C'est notamment le cas des nouveaux produits phyto-pharmaceutiques non encore agréés dans tous les pays ou faisant l'objet de limites résiduelles admises variant largement d'un pays à l'autre.
Cela suscite une profonde incertitude chez les producteurs de fruits de la Communauté, contraints qu'ils sont d'adapter leurs exportations à des normes disparates et contradictoires en fonction du pays de destination des produits.
Voilà qui est contraire, entre autres, aux normes européennes en matière de libre circulation des produits, à savoir la reconnaissance mutuelle, soit l'obligation pour le pays importateur d'accepter un produit conforme aux normes en vigueur dans le pays d'origine.

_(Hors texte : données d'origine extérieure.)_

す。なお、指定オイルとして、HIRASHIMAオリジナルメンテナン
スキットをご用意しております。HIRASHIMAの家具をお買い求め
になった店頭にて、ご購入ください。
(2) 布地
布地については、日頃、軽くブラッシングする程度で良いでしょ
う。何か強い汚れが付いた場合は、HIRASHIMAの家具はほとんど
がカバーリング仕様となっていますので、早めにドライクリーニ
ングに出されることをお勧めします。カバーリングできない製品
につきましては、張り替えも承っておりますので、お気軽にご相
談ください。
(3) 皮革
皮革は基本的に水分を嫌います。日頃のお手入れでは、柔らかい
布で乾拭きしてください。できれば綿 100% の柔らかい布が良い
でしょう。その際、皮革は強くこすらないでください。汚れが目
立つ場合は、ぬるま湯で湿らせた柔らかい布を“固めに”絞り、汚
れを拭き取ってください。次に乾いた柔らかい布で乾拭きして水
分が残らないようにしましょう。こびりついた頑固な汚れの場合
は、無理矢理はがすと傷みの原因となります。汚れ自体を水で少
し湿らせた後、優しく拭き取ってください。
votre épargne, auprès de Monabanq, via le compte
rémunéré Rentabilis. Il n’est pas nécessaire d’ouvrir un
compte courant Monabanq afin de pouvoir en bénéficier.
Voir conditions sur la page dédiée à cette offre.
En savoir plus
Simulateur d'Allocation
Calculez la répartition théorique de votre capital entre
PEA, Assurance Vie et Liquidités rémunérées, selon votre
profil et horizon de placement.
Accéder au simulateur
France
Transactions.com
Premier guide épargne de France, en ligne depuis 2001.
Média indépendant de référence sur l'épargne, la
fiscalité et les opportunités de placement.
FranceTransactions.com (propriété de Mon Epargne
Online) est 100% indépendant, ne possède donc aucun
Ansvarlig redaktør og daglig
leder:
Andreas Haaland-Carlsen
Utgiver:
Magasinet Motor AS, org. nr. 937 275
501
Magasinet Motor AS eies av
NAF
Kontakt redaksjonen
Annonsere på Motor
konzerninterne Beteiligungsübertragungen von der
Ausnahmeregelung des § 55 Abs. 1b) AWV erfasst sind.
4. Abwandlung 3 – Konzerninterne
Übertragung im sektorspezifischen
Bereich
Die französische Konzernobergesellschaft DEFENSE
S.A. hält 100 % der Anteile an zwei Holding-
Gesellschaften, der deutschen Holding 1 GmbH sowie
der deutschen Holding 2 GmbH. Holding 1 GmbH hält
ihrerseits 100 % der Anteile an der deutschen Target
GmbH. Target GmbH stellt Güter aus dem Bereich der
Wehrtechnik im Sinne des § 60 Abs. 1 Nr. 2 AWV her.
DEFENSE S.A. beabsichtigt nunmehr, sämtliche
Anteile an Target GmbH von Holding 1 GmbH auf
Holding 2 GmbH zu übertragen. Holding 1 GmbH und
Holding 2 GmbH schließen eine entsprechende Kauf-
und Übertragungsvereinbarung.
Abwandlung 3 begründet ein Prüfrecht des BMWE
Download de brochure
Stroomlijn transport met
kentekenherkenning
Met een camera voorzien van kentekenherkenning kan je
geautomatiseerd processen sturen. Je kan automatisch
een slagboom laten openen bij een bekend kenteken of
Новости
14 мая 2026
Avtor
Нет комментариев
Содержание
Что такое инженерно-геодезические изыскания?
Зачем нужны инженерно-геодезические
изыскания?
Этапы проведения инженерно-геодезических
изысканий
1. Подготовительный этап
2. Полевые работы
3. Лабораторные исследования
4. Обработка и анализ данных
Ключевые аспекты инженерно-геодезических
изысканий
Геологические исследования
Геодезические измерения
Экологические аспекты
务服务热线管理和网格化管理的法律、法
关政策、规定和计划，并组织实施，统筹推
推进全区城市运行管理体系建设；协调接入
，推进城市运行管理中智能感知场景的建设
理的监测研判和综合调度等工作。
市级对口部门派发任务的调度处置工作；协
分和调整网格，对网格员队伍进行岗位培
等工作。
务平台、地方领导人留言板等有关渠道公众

Cela étant, la Commission pourrait-elle indiquer l'état d'avancement de l'harmonisation de la réglementation s'agissant des principes actifs utilisés dans les produits phyto-pharmaceutiques et des limites résiduelles admises, qui n'est pas prévue, semble-t-il, avant 2012?
Qu'entend faire la Commission afin d'éviter en 2002 de graves problèmes aux producteurs communautaires de fruits qui, en l'absence d'une intervention de la Commission, seraient contraints d'assurer la protection phyto-sanitaire des plantes dans l'incertitude totale, ce qui n'est favorable ni pour les consommateurs ni pour le marché?